“ ‘They will soon be revealed. And you will pay for your crime,’ ” he finished.
“How did you know?”
“Mine said the same. This note means our host must be responsible for bringing you here. He’s not coming until tomorrow morning. I don’t care for Genvere’s sense of humor.”
“I no longer think this could be a joke.” She pointed to the bottom of her note. Unlike his, hers had a smear of color on the paper. A thick, inconsistent line of dull red-brown ink. No, not ink. Blood. As if the writer had wanted to punctuate the message with a fierce underline of blood.
“This is a threat,” she whispered.
7
I made a hell of a mistake. I should have married you and dedicated my life to giving you pleasure.
Portia kept hearing his words in her head. Each one punctuated by the thrumming beat of her heart as she walked downstairs.
She should have been thinking of the horrible note she’d received. The bloody print on it. The threat. Sinclair had believed it was paint, not blood. But she suspected he was lying to keep her from being afraid.
The threat made him become terribly protective and insist she should stay locked in the bedroom. She’d insisted it was all the more reason to go downstairs.
Finally, he had relented. Sinclair said he was reluctant to leave her alone, even if locked in her room, because she could be in further danger. He wanted her where he could see her.
Really, how dare he think he had to give her permission! He had surrendered that right on the night he had broken their engagement.
On the other hand, the thought of someone cutting a finger to draw a line of blood made her worry. It seemed . . . mad.
Still, the uppermost thought on her mind was what he’d said. I should have married you.
Too late, too late, too late, she thought, and swept downstairs.
She turned the corner at the bottom of the steps, waiting for an orgy to leap out at her.
One didn’t exactly, but there, beneath the stairs, a courtesan was playfully spanking the tight bottom of a dark-haired gentleman who looked like a grown-up, stubble-covered version of a naughty little boy.
He was the one who’d been in the bedroom with the voluptuous blonde. But this woman was quite different. Tall, dark-haired, dressed in a gown that would have made a duchess weep with envy. How could this woman be a courtesan? She looked more regal than the Princess.
“You shouldn’t be watching that.” Behind her, the duke’s voice was curt, low.
Exasperation—and a strange wound-up tension—made her snap, “Why not? They are fully dressed and she is spanking him the way she would discipline a little boy. That I have seen before.”
Sinclair had just teased her with the life she could have had. Hinted at the pleasure she could have spent ten years enjoying—her whole, entire youth. But she would never have that life. Never know that pleasure.
She was nine-and-twenty. Portia had given up on love, on making love. She’d pushed aside marriage as impossible.

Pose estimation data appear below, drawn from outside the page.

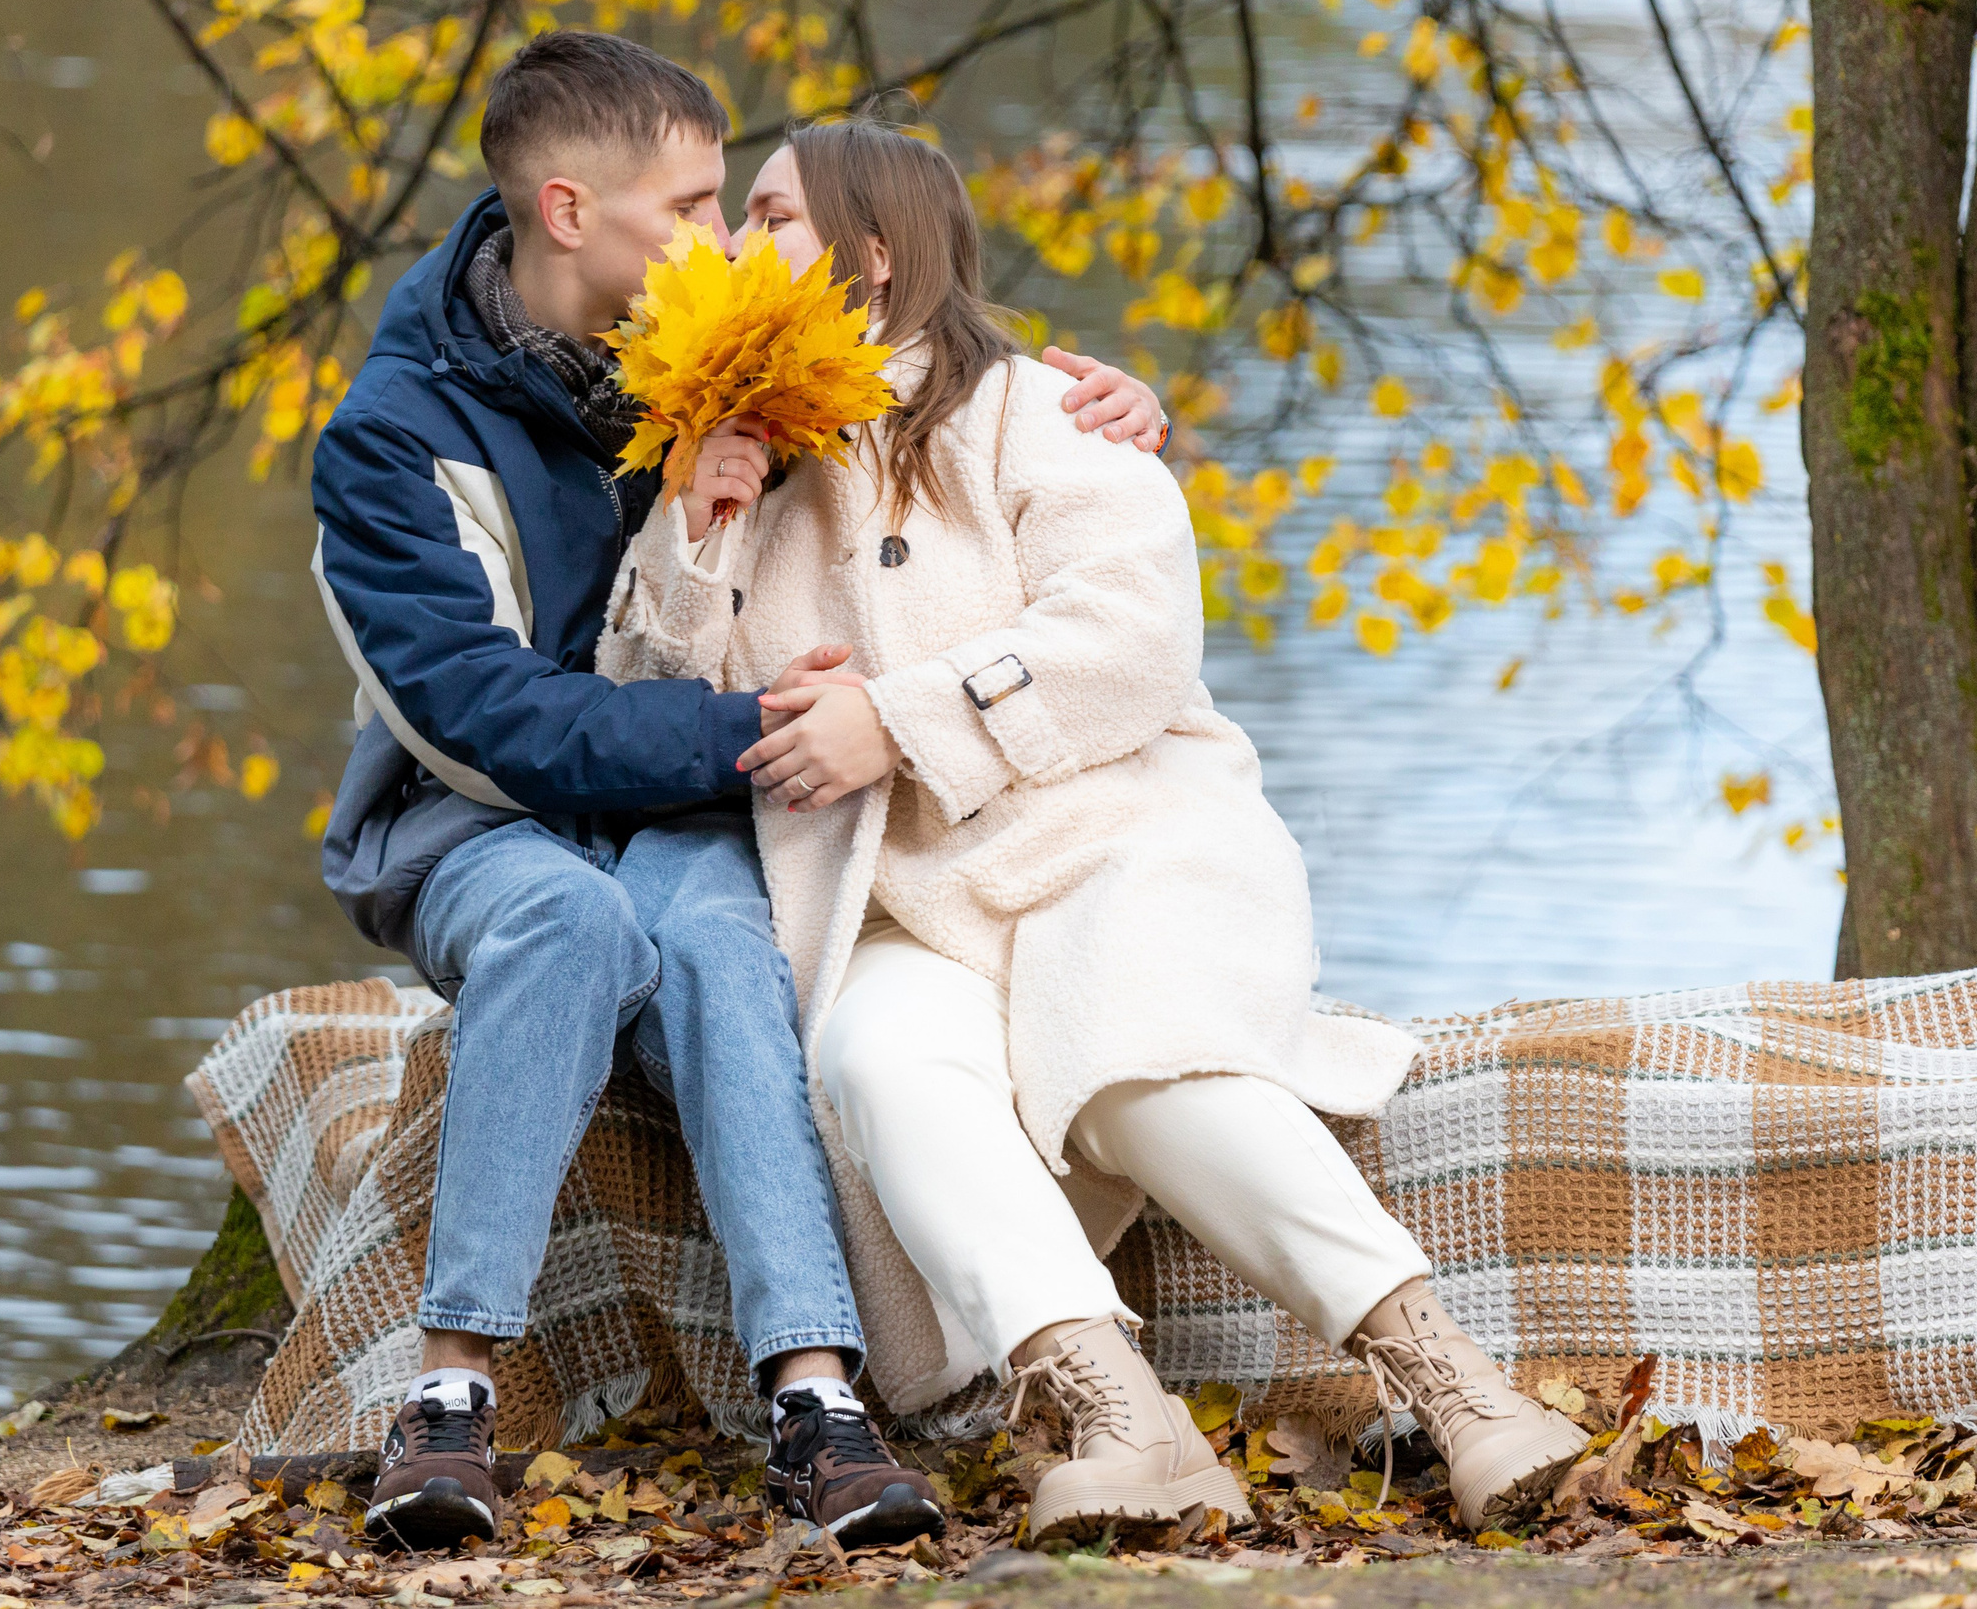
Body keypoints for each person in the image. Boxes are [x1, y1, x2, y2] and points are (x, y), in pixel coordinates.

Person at [595, 119, 1591, 1548]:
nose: (737, 247)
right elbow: (639, 714)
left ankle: (1458, 1385)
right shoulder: (728, 455)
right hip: (900, 895)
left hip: (1109, 851)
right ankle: (1119, 1413)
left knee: (1135, 1067)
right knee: (876, 1058)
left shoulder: (1042, 411)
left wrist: (901, 721)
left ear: (872, 254)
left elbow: (1131, 635)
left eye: (772, 216)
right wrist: (698, 534)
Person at [310, 34, 1165, 1549]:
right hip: (478, 822)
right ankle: (448, 1399)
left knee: (719, 946)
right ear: (569, 212)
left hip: (688, 822)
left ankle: (815, 1404)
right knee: (566, 925)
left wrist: (1102, 404)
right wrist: (745, 732)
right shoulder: (392, 441)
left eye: (727, 203)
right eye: (690, 208)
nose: (721, 242)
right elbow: (483, 720)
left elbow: (927, 380)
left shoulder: (713, 349)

As for children . . . that was a thought guaranteed to bring her to tears if she didn’t remain staunchly stoic.
Drat him. Of course her tongue was sharp.

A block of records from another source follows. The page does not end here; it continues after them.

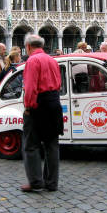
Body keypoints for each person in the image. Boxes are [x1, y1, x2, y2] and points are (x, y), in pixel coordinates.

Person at [21, 34, 63, 192]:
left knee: (31, 145)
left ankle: (36, 182)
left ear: (28, 46)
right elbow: (58, 83)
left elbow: (30, 87)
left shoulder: (32, 60)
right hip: (54, 102)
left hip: (39, 103)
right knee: (52, 145)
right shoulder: (52, 60)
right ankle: (52, 183)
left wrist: (28, 106)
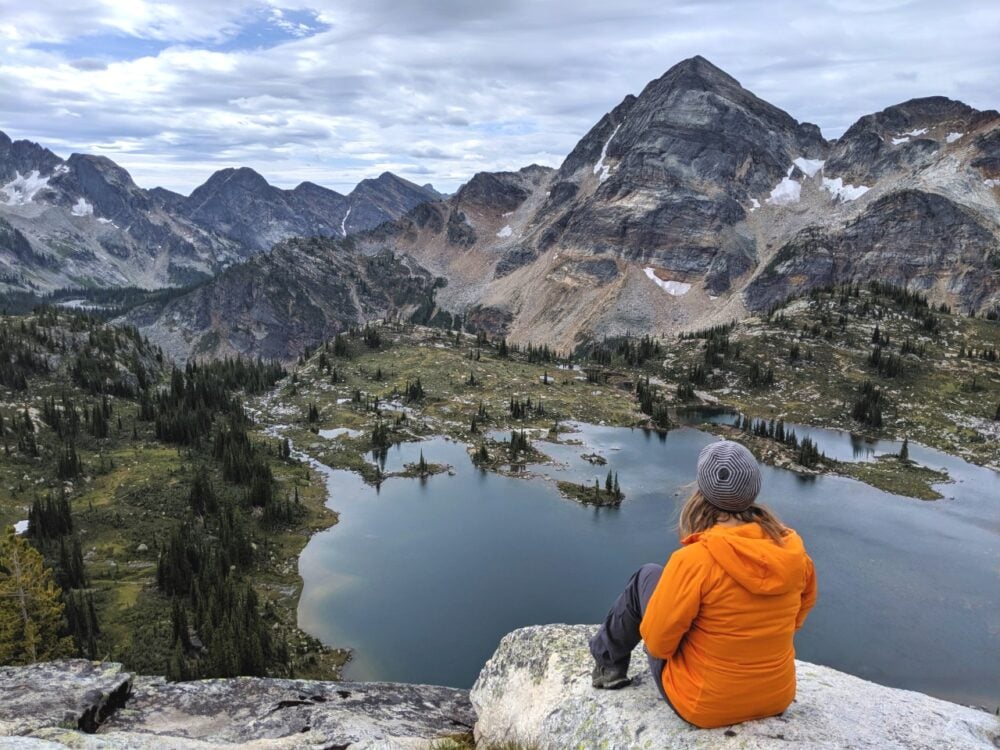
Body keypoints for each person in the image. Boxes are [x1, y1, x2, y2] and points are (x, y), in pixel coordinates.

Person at [589, 439, 817, 729]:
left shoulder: (695, 560)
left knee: (646, 577)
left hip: (703, 704)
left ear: (702, 492)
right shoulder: (793, 553)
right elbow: (798, 615)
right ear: (753, 487)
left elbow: (658, 644)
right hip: (776, 697)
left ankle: (608, 665)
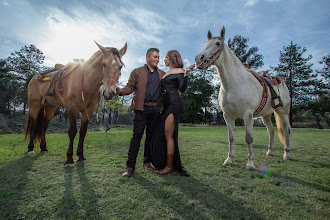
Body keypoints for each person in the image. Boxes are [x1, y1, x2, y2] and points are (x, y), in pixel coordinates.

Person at [116, 48, 165, 177]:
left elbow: (168, 90)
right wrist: (120, 91)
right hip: (141, 109)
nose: (157, 59)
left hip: (156, 110)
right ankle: (130, 167)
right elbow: (129, 87)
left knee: (150, 137)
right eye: (155, 57)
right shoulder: (137, 72)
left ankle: (147, 162)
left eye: (158, 57)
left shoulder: (162, 74)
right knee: (136, 137)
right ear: (147, 57)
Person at [150, 50, 195, 176]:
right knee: (160, 133)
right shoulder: (166, 73)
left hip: (174, 105)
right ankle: (163, 161)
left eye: (165, 58)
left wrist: (186, 74)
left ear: (171, 58)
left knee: (168, 135)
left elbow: (182, 88)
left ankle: (169, 166)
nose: (164, 60)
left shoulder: (180, 71)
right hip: (166, 106)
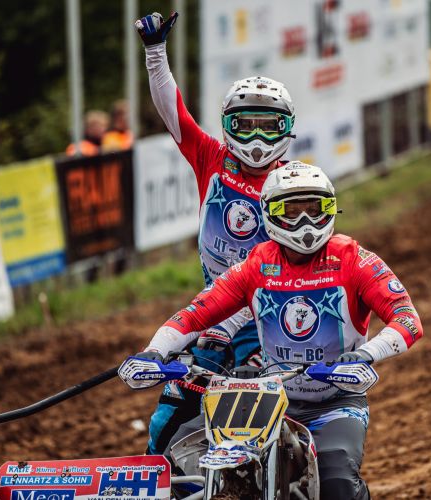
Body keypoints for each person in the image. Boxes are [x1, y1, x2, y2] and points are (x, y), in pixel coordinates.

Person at [136, 161, 424, 499]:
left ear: (331, 209)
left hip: (333, 403)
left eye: (314, 209)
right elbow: (195, 314)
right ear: (270, 213)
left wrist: (363, 355)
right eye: (292, 211)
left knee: (337, 483)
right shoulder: (257, 264)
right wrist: (154, 351)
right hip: (268, 398)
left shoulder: (353, 259)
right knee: (181, 460)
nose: (305, 222)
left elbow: (407, 319)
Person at [134, 11, 297, 455]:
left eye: (269, 125)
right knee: (167, 420)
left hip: (272, 319)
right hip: (211, 311)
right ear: (229, 125)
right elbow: (174, 113)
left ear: (286, 128)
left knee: (277, 424)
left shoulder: (295, 185)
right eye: (247, 124)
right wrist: (155, 51)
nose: (257, 137)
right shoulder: (211, 159)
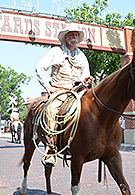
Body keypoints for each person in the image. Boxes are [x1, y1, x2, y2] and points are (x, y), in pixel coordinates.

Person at [35, 26, 93, 167]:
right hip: (60, 91)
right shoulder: (56, 52)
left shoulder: (82, 56)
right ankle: (51, 148)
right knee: (51, 111)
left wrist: (87, 80)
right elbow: (39, 68)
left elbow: (85, 74)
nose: (74, 37)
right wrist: (47, 87)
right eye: (71, 34)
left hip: (78, 91)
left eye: (76, 35)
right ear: (65, 38)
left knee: (92, 109)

“Not that I condone that in our foundling home,” she continued briskly. “There is no corporal punishment allowed. But really—why on earth would he find it pleasurable to be treated like a misbehaved toddler?”
Sinclair stood at her side, watching the spanking from under thick, dark brown, curling lashes. Tension was written in his expression—in the lines around his mouth, the way his eyes narrowed. “That I can’t explain for you,” he said.
A gong rang at that moment.
“What does that signify? What are people about to do?” She looked around, heart pounding. Did they all race to a bed?
“It signifies dinner, love.”
“Dinner? They have dinner?”
He shook his head, looking bemused. “You thought they just had sex and never stopped to eat?”
“Well, er—yes.”
“No gentleman would put up with that. He expects to be well fed, and given damn good port as well.” Sinclair offered the crook of his arm. “We are supposed to go into dinner in order of precedence.”
“And you are a duke.”
“I am expected to escort one of the high-ranking women into the room. But I’m not letting another man lay his hands on you,” he growled.
The guests were gathering, but Sinclair swept her into line before she had a chance to really look at them. One man went in before Sinclair, which meant he had to be at least a duke in ranking. He was the tall, broad-shouldered man with the unusual silver and black hair, and he was almost as handsome as Sinclair. Under long dark lashes, the man studied her curiously. His intense stare made her fear he could see through her mask.